Flare guns may be used for the destruction of inflammable material, or in an anti-personnel role.

=== Pocket mortars ===
In World War II, Germany manufactured grenades designed to be fired from adapted flare guns known as the Sturmpistole in its final form. Fragmentation rounds and anti-tank HEAT warheads were produced for the pistol, however the latter only had 80 mm of penetration (RHA) requiring it to be either fired on lightly armoured targets or used on the sides and rears of heavily armoured targets such as the late-war tanks that were beginning to enter service.

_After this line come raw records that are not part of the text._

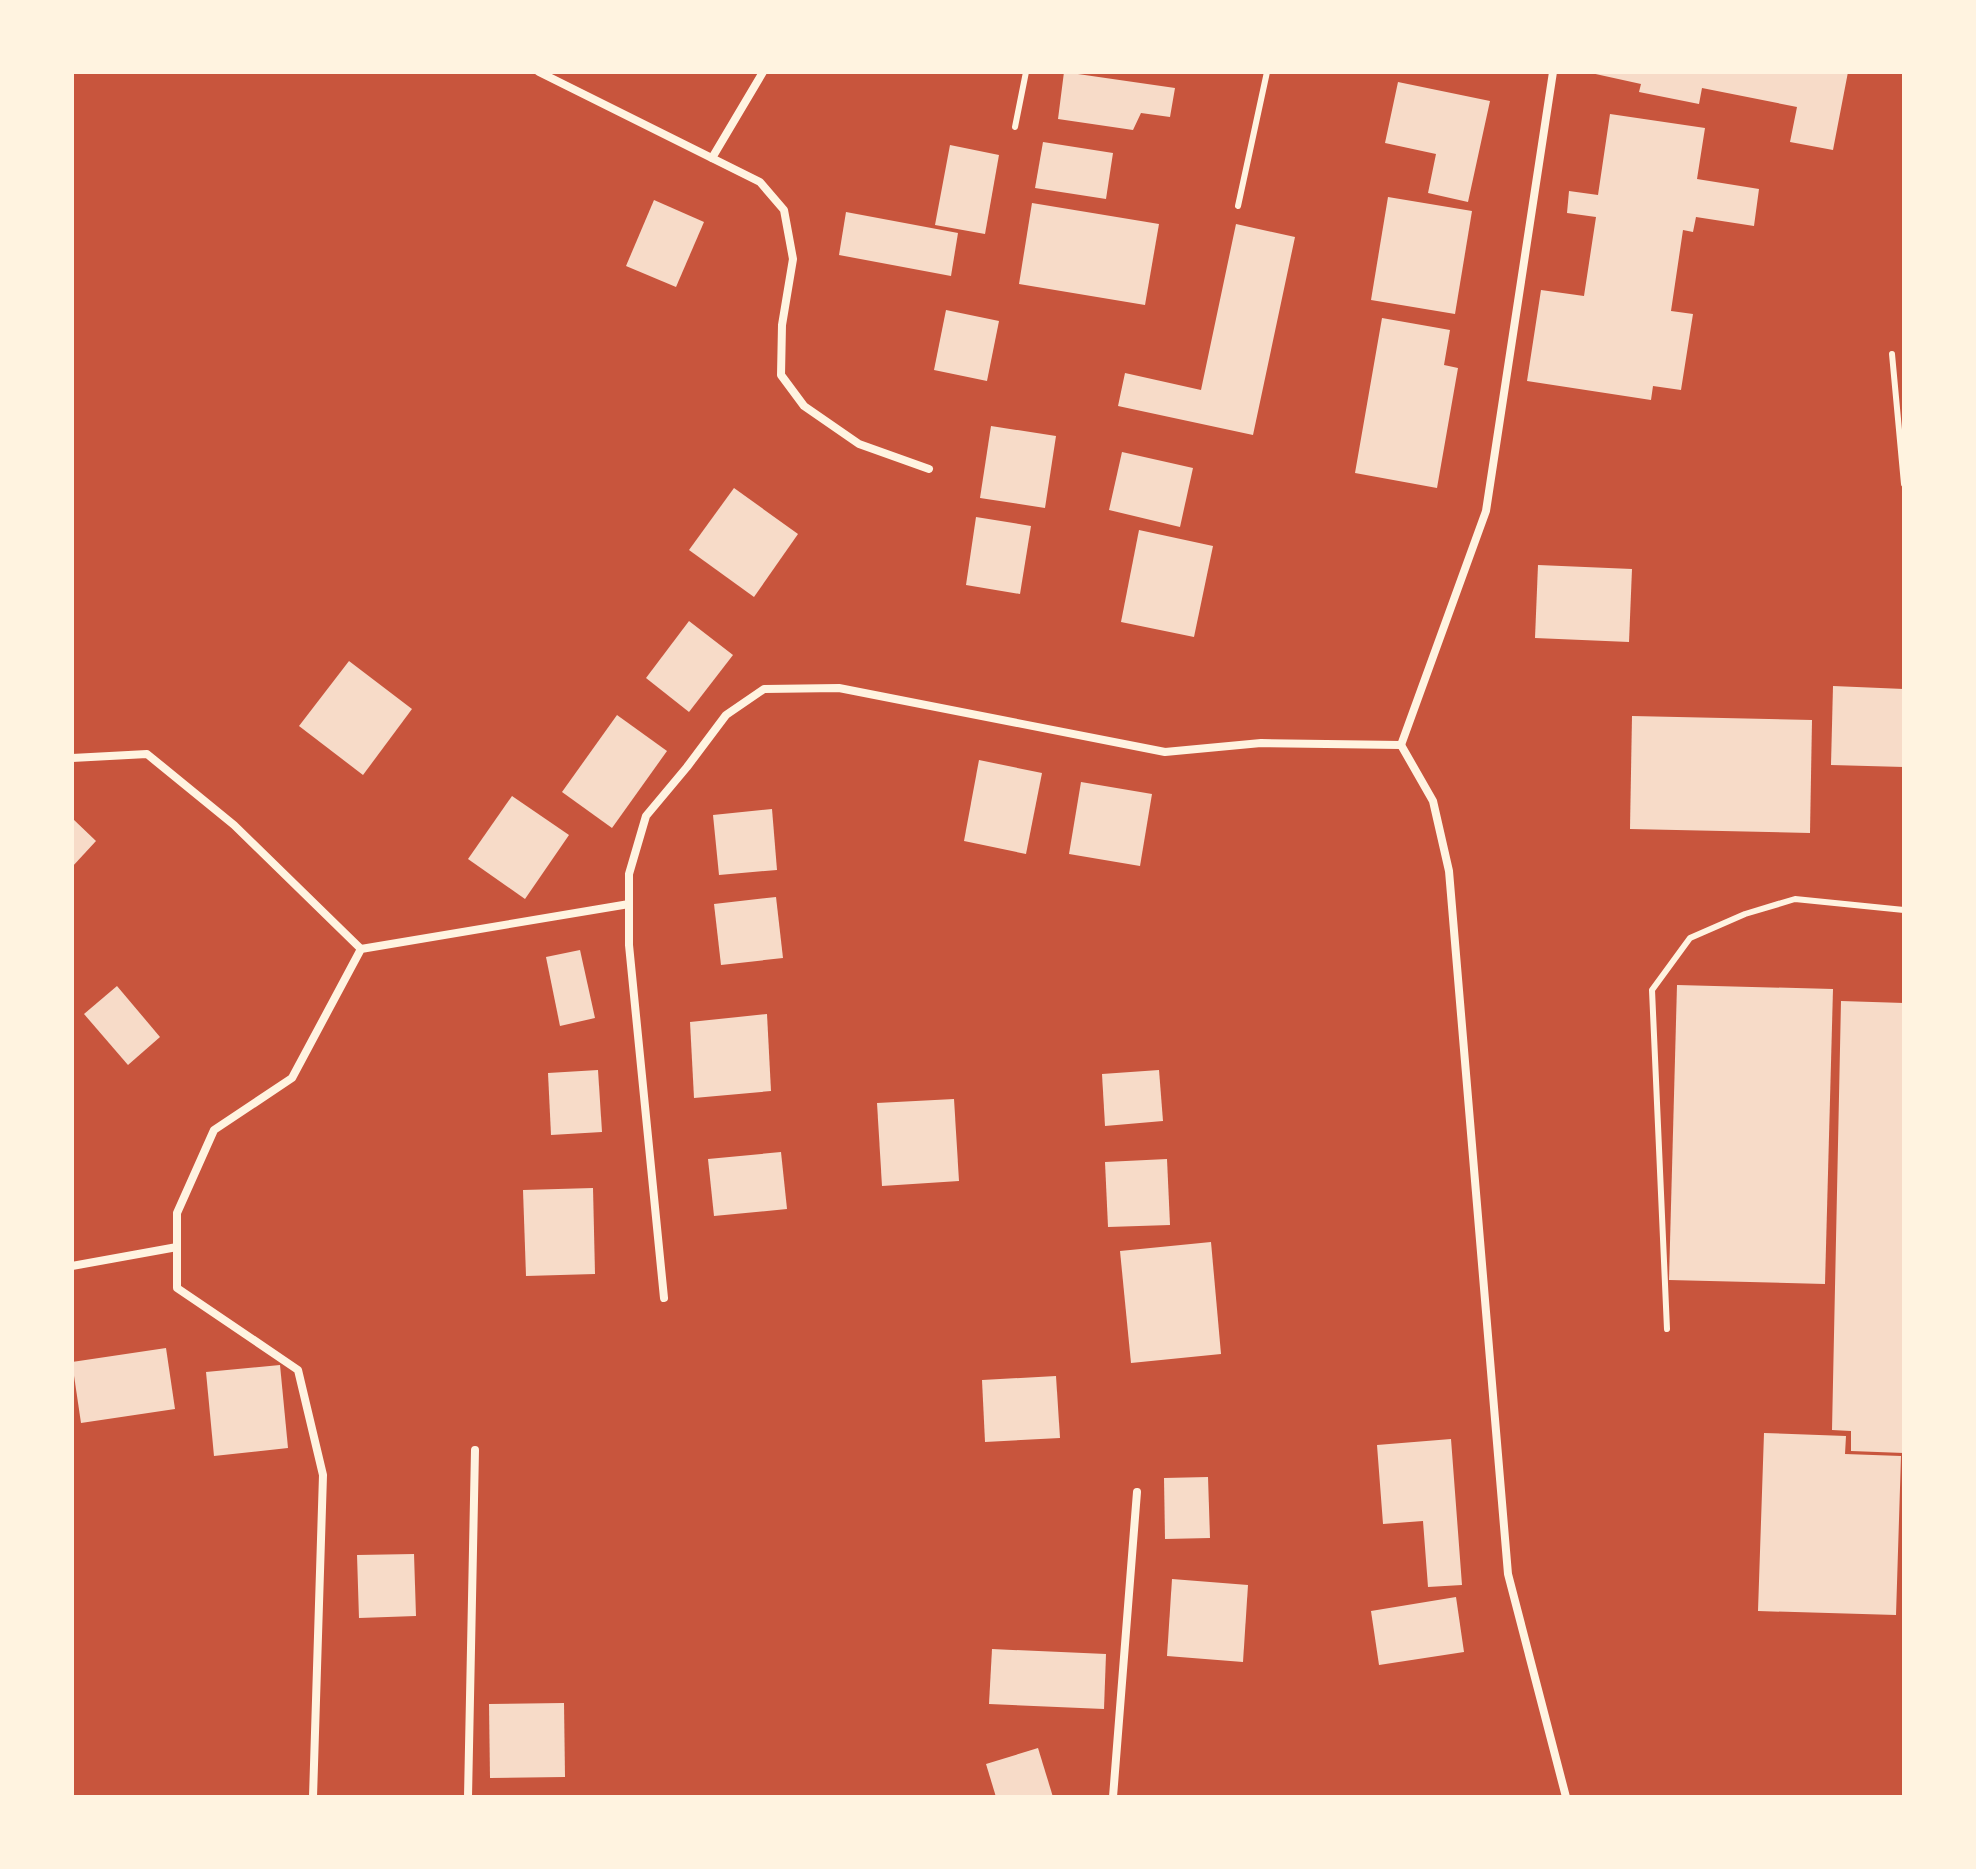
<svg xmlns="http://www.w3.org/2000/svg" width="1976" height="1869" font-family="'Asap Condensed',sans-serif">
  <style>
    .building { fill: #f7dbc8 }
    .lines { fill: none; stroke-linecap: round; stroke-linejoin: round }
    .service { stroke: #fff3e0; stroke-width: 6 }
    .minor { stroke: #fff3e0; stroke-width: 8 }
  </style>
  <rect width="100%" height="100%" fill="#c8553d"/>
  <g class="building">
    <path d="M 1064,72 L 1175,88 L 1170,117 L 1141,113 L 1133,130 L 1058,119 Z"/>
    <path d="M 1591,72 L 1848,72 L 1833,150 L 1790,142 L 1797,107 L 1702,88 L 1699,104 L 1639,92 L 1641,84 L 1591,73 Z"/>
    <path d="M 1398,82 L 1490,101 L 1468,202 L 1428,193 L 1436,154 L 1385,143 Z"/>
    <path d="M 1610,114 L 1705,128 L 1697,179 L 1759,189 L 1754,226 L 1696,217 L 1693,232 L 1683,230 L 1671,311 L 1693,314 L 1681,390 L 1653,386 L 1651,400 L 1527,381 L 1541,290 L 1584,296 L 1596,217 L 1567,213 L 1569,191 L 1598,195 Z"/>
    <path d="M 1043,142 L 1113,153 L 1106,199 L 1035,188 Z"/>
    <path d="M 950,145 L 999,155 L 985,234 L 935,225 Z"/>
    <path d="M 1388,197 L 1472,211 L 1455,314 L 1371,300 Z"/>
    <path d="M 654,200 L 704,222 L 676,287 L 626,266 Z"/>
    <path d="M 1032,203 L 1159,224 L 1145,305 L 1019,284 Z"/>
    <path d="M 846,212 L 958,233 L 951,276 L 839,255 Z"/>
    <path d="M 1236,224 L 1295,237 L 1253,435 L 1118,406 L 1125,373 L 1201,390 Z"/>
    <path d="M 946,310 L 999,321 L 987,381 L 934,370 Z"/>
    <path d="M 1382,318 L 1450,330 L 1444,365 L 1458,368 L 1437,488 L 1355,473 Z"/>
    <path d="M 991,426 L 1056,436 L 1045,508 L 980,498 Z"/>
    <path d="M 1122,452 L 1193,468 L 1180,527 L 1109,510 Z"/>
    <path d="M 734,488 L 798,534 L 754,597 L 689,550 Z"/>
    <path d="M 976,517 L 1031,526 L 1020,594 L 966,585 Z"/>
    <path d="M 1139,530 L 1213,546 L 1194,637 L 1121,622 Z"/>
    <path d="M 1538,565 L 1632,569 L 1629,642 L 1535,638 Z"/>
    <path d="M 689,621 L 733,655 L 689,712 L 646,678 Z"/>
    <path d="M 349,661 L 412,709 L 363,775 L 299,726 Z"/>
    <path d="M 1833,686 L 1904,689 L 1904,767 L 1831,765 Z"/>
    <path d="M 617,715 L 667,751 L 612,828 L 562,792 Z"/>
    <path d="M 1632,716 L 1812,720 L 1810,833 L 1630,829 Z"/>
    <path d="M 979,760 L 1042,773 L 1026,854 L 964,841 Z"/>
    <path d="M 1081,782 L 1152,794 L 1140,866 L 1069,854 Z"/>
    <path d="M 512,796 L 569,835 L 525,899 L 468,859 Z"/>
    <path d="M 772,809 L 777,870 L 719,875 L 713,815 Z"/>
    <path d="M 72,818 L 96,841 L 72,867 Z"/>
    <path d="M 776,897 L 783,958 L 721,965 L 714,904 Z"/>
    <path d="M 580,950 L 595,1018 L 560,1026 L 546,957 Z"/>
    <path d="M 1677,985 L 1833,989 L 1825,1284 L 1669,1280 Z"/>
    <path d="M 117,986 L 160,1037 L 128,1065 L 84,1014 Z"/>
    <path d="M 1841,1001 L 1904,1003 L 1904,1453 L 1851,1451 L 1851,1431 L 1832,1430 Z"/>
    <path d="M 767,1014 L 771,1091 L 694,1098 L 690,1022 Z"/>
    <path d="M 598,1070 L 602,1132 L 551,1135 L 548,1073 Z"/>
    <path d="M 1159,1070 L 1163,1121 L 1105,1126 L 1102,1074 Z"/>
    <path d="M 954,1099 L 959,1181 L 882,1186 L 877,1103 Z"/>
    <path d="M 781,1152 L 787,1209 L 714,1216 L 708,1159 Z"/>
    <path d="M 1167,1159 L 1170,1225 L 1108,1227 L 1105,1162 Z"/>
    <path d="M 593,1188 L 595,1274 L 526,1276 L 523,1190 Z"/>
    <path d="M 1211,1242 L 1221,1354 L 1131,1363 L 1120,1251 Z"/>
    <path d="M 166,1348 L 175,1409 L 81,1423 L 72,1362 Z"/>
    <path d="M 280,1365 L 288,1448 L 214,1456 L 206,1372 Z"/>
    <path d="M 1056,1376 L 1060,1438 L 985,1442 L 982,1380 Z"/>
    <path d="M 1764,1433 L 1846,1436 L 1845,1454 L 1901,1456 L 1896,1615 L 1758,1611 Z"/>
    <path d="M 1451,1439 L 1462,1585 L 1428,1587 L 1423,1521 L 1383,1524 L 1377,1445 Z"/>
    <path d="M 1208,1477 L 1210,1538 L 1165,1539 L 1164,1478 Z"/>
    <path d="M 414,1554 L 416,1616 L 359,1618 L 357,1555 Z"/>
    <path d="M 1172,1579 L 1248,1585 L 1243,1662 L 1167,1656 Z"/>
    <path d="M 1456,1597 L 1464,1652 L 1379,1665 L 1371,1611 Z"/>
    <path d="M 992,1649 L 1106,1654 L 1104,1709 L 989,1704 Z"/>
    <path d="M 564,1703 L 565,1777 L 490,1778 L 489,1704 Z"/>
    <path d="M 1038,1748 L 1053,1797 L 996,1797 L 986,1764 Z"/>
  </g>
  <g class="lines">
    <g class="service">
      <path d="M 1015,127 L 1026,72"/>
      <path d="M 1238,206 L 1267,72"/>
      <path d="M 1892,354 L 1904,484"/>
      <path d="M 1667,1329 L 1652,990 L 1690,938 L 1745,914 L 1795,899 L 1904,910"/>
    </g>
    <g class="minor">
      <path d="M 539,72 L 760,182 L 784,210 L 793,259 L 782,325 L 781,375 L 804,406 L 859,444 L 929,469"/>
      <path d="M 712,158 L 763,72"/>
      <path d="M 1401,745 L 1433,801 L 1449,871 L 1508,1574 L 1566,1797"/>
      <path d="M 72,758 L 147,754 L 234,825 L 361,949"/>
      <path d="M 72,1266 L 177,1247"/>
      <path d="M 664,1298 L 629,945 L 629,874 L 646,816 L 687,767 L 726,715 L 764,689 L 839,688 L 1165,752 L 1261,743 L 1401,745 L 1486,511 L 1553,72"/>
      <path d="M 313,1797 L 323,1475 L 298,1370 L 177,1288 L 177,1213 L 214,1130 L 292,1078 L 361,949 L 629,904"/>
      <path d="M 468,1797 L 475,1450"/>
      <path d="M 1113,1797 L 1137,1492"/>
    </g>
  </g>
  <rect width="1976" height="1869" fill="none" stroke="#fff3e0" stroke-width="148"/>
</svg>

The Soviets developed the Baranov pocket mortar during 1943, which fired a 175 g round with an 8 g explosive charge out to a range of 200-350 m (it was also proposed to increase this to 600-700 m). A later development was the PSA/PSA-1/ASP, a copy of the US issue M8 flare pistol. This fired an experimental grenade which was 40% more powerful than that used with the Kampfpistole.

=== Conversion kits ===
Conversion kits are available intended to convert flare guns to accept conventional ammunition by use of barrel inserts. There are also 12 gauge inserts intended to allow use of rifle or pistol ammunition in conventional 12 gauge shotguns. Use of any of these devices in the Orion plastic 12 gauge flare gun is not recommended by the manufacturer and ATF tests have demonstrated that sometimes a single use results in a catastrophic failure. In the United States, if these conversion kits are used in a metal flare gun, the converted gun is considered to be a firearm by the ATF. If a rifled barrel insert is used, the converted firearm is classified as a pistol; if a smoothbore barrel insert is used, the converted firearm is classified as an AOW subject to the additional requirements of the NFA. Flare cartridges are low pressure compared to conventional ammunition and even metal flare guns are not designed or intended to be used with conventional ammunition. Conversion of a flare gun to fire conventional ammunition may also be restricted by local improvised firearm laws.